Work instructions — Go through the data and retrieve each line that includes the string "Global".
##### Supplied material #####
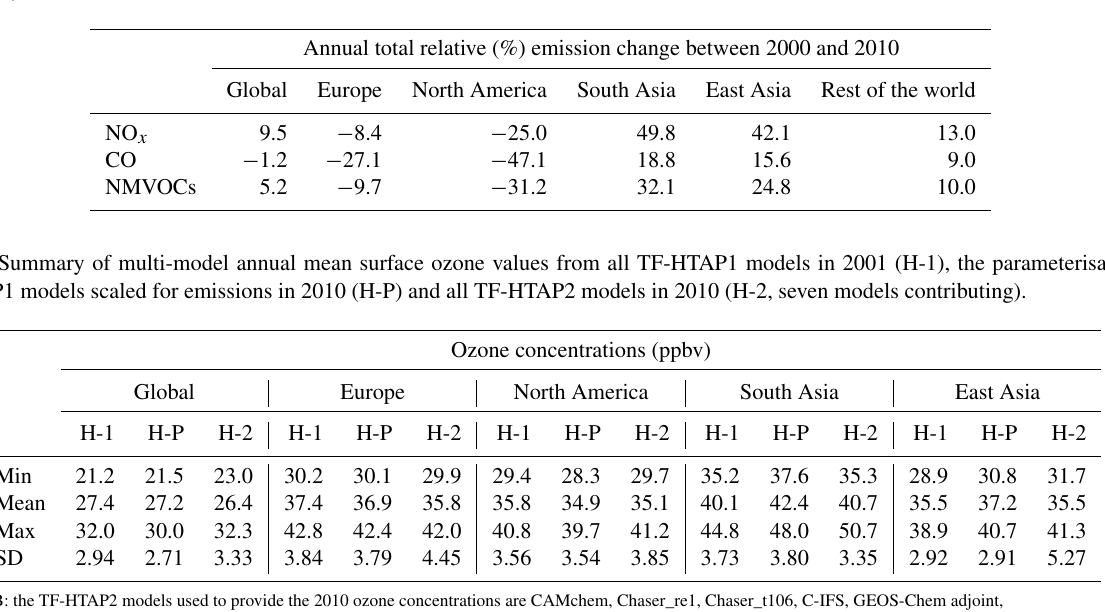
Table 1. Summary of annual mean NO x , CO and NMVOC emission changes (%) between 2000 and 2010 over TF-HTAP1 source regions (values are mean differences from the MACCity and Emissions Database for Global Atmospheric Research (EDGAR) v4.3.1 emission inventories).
#####
##### Supplied material #####
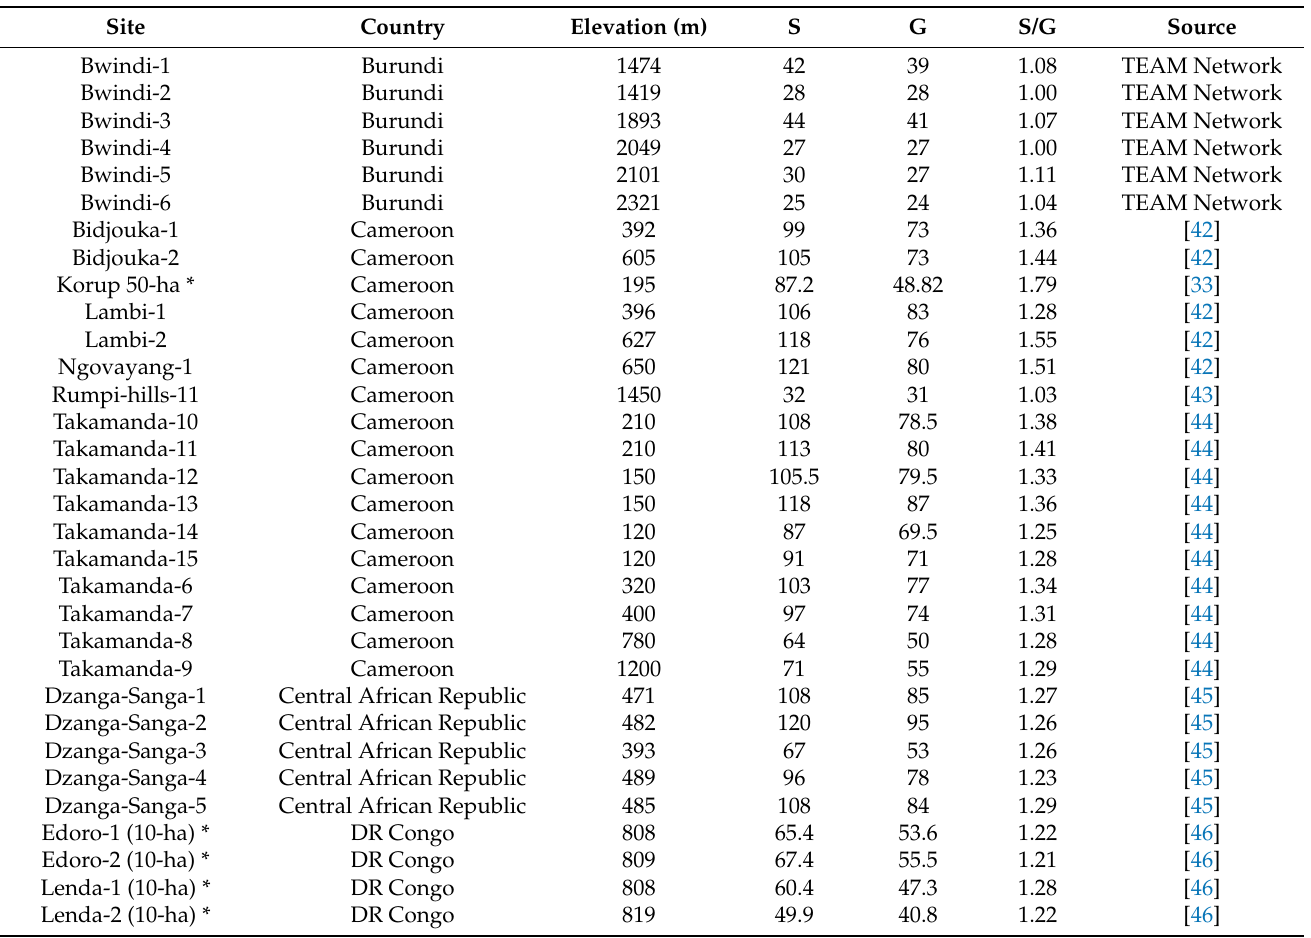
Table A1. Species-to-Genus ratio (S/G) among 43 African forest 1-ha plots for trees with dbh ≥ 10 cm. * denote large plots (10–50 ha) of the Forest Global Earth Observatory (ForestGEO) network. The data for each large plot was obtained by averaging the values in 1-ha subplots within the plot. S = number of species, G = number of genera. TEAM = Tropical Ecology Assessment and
#####
##### Supplied material #####
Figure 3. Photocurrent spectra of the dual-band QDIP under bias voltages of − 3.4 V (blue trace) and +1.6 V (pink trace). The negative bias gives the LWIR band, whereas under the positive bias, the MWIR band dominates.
#####
Response to this task —
Table 1. Summary of annual mean NO x , CO and NMVOC emission changes (%) between 2000 and 2010 over TF-HTAP1 source regions (values are mean differences from the MACCity and Emissions Database for Global Atmospheric Research (EDGAR) v4.3.1 emission inventories).
Table A1. Species-to-Genus ratio (S/G) among 43 African forest 1-ha plots for trees with dbh ≥ 10 cm. * denote large plots (10–50 ha) of the Forest Global Earth Observatory (ForestGEO) network. The data for each large plot was obtained by averaging the values in 1-ha subplots within the plot. S = number of species, G = number of genera. TEAM = Tropical Ecology Assessment and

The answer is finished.